National Center for Biotechnology Information, NIH, Bethesda, MD, 20894, USA.
F1000Res. 2021 Apr 23;10:315. doi: 10.12688/f1000research.52341.2. eCollection 2021.
The start of 2021 was marked by the initiation of a global vaccination campaign against the novel coronavirus SARS-CoV-2. Formulating an optimal distribution strategy under social and economic constraints is challenging. Optimal distribution is additionally constrained by the potential emergence of vaccine resistance. Analogous to chronic low-dose antibiotic exposure, recently inoculated individuals who are not yet immune play an outsized role in the emergence of resistance. Classical epidemiological modelling is well suited to explore how the behavior of the inoculated population impacts the total number of infections over the entirety of an epidemic. A deterministic model of epidemic evolution is analyzed, with seven compartments defined by their relationship to the emergence of vaccine-resistant mutants and representing three susceptible populations, three infected populations, and one recovered population. This minimally computationally intensive design enables simulation of epidemics across a broad parameter space. The results are used to identify conditions minimizing the cumulative number of infections. When an escape variant is only modestly less infectious than the originating strain within a naïve population, the cumulative number of infections does not monotonically decrease with the rate of vaccine distribution. Analysis of the model also demonstrates that inoculated individuals play a major role in the mitigation or exacerbation of vaccine-resistant outbreaks. Modulating the rate of host-host contact for the inoculated population by less than an order of magnitude can alter the cumulative number of infections by more than 20%. Mathematical modeling shows that limiting post-vaccination contacts can perceptibly affect the course of an epidemic. The consideration of limitations on post-vaccination contacts remains relevant for the entire duration of any vaccination campaign including the current status of SARS-CoV-2 vaccination.

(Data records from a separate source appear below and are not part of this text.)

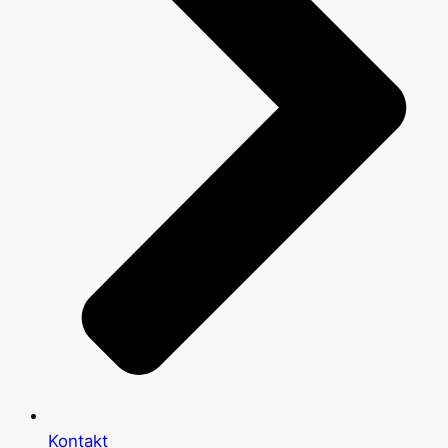
Kontakt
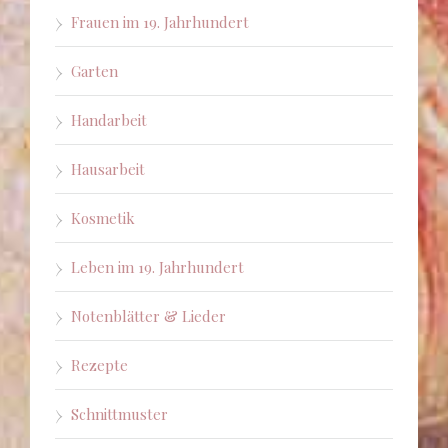
Frauen im 19. Jahrhundert
Garten
Handarbeit
Hausarbeit
Kosmetik
Leben im 19. Jahrhundert
Notenblätter & Lieder
Rezepte
Schnittmuster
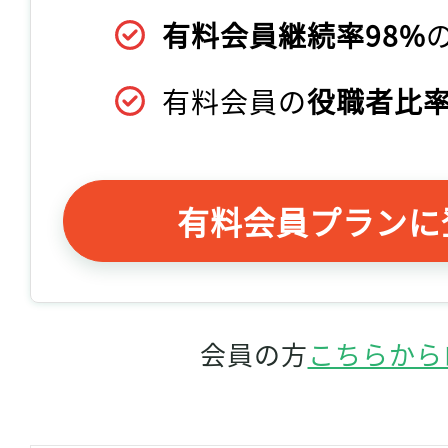
有料会員継続率98%
有料会員の
役職者比率
有料会員プランに
会員の方
こちらから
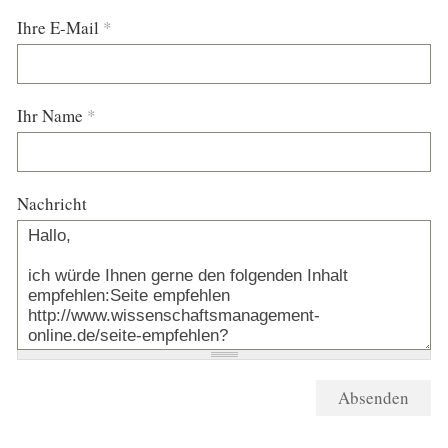
Ihre E-Mail
*
Ihr Name
*
Nachricht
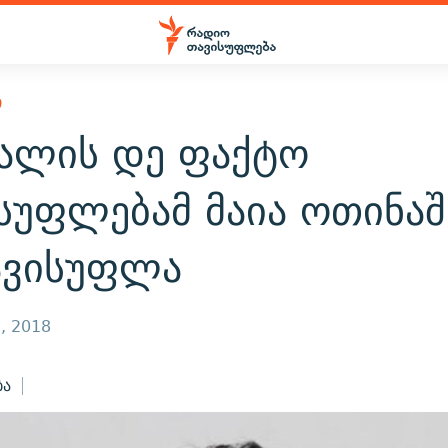
Ი
ვალის დე ფაქტო
სუფლებამ მაია ოთინა
ავისუფლა
, 2018
ბა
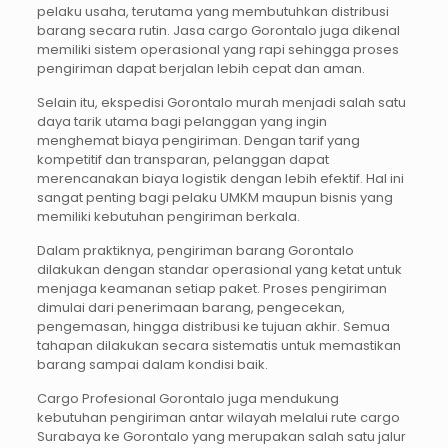
pelaku usaha, terutama yang membutuhkan distribusi
barang secara rutin. Jasa cargo Gorontalo juga dikenal
memiliki sistem operasional yang rapi sehingga proses
pengiriman dapat berjalan lebih cepat dan aman.
Selain itu, ekspedisi Gorontalo murah menjadi salah satu
daya tarik utama bagi pelanggan yang ingin
menghemat biaya pengiriman. Dengan tarif yang
kompetitif dan transparan, pelanggan dapat
merencanakan biaya logistik dengan lebih efektif. Hal ini
sangat penting bagi pelaku UMKM maupun bisnis yang
memiliki kebutuhan pengiriman berkala.
Dalam praktiknya, pengiriman barang Gorontalo
dilakukan dengan standar operasional yang ketat untuk
menjaga keamanan setiap paket. Proses pengiriman
dimulai dari penerimaan barang, pengecekan,
pengemasan, hingga distribusi ke tujuan akhir. Semua
tahapan dilakukan secara sistematis untuk memastikan
barang sampai dalam kondisi baik.
Cargo Profesional Gorontalo juga mendukung
kebutuhan pengiriman antar wilayah melalui rute cargo
Surabaya ke Gorontalo yang merupakan salah satu jalur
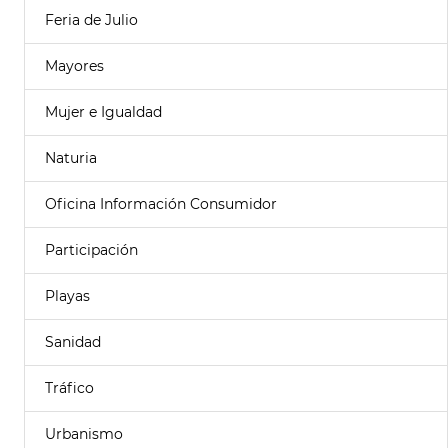
Feria de Julio
Mayores
Mujer e Igualdad
Naturia
Oficina Información Consumidor
Participación
Playas
Sanidad
Tráfico
Urbanismo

2021 年初标志着针对新型冠状病毒 SARS-CoV-2 的全球疫苗接种运动的开始。在社会和经济限制下制定最佳分配策略具有挑战性。最佳分配还受到疫苗耐药性出现的限制。类似于慢性低剂量抗生素暴露,尚未免疫的最近接种的个体在耐药性的出现中起着不成比例的作用。经典的流行病学模型非常适合探索接种人群的行为如何影响整个流行期间感染的总人数。分析了传染病演变的确定性模型,该模型由与疫苗耐药突变体出现的关系定义的七个隔室组成,代表三个易感人群、三个感染人群和一个恢复人群。这种计算强度最小的设计能够模拟广泛参数空间中的流行病。结果用于确定使累积感染人数最小化的条件。当逃逸变异在原始种群中比原始菌株的传染性略低时,累积感染人数不会随疫苗分配率单调下降。对模型的分析还表明,接种个体在减轻或加剧疫苗耐药性爆发方面起着重要作用。接种人群中宿主-宿主接触率的调制幅度小于一个数量级,就可以改变累积感染人数 20%以上。数学模型表明,限制接种后接触可以明显影响传染病的进程。考虑到接种后的接触限制,包括当前 SARS-CoV-2 疫苗接种的现状,在任何疫苗接种运动的整个持续时间内仍然具有相关性。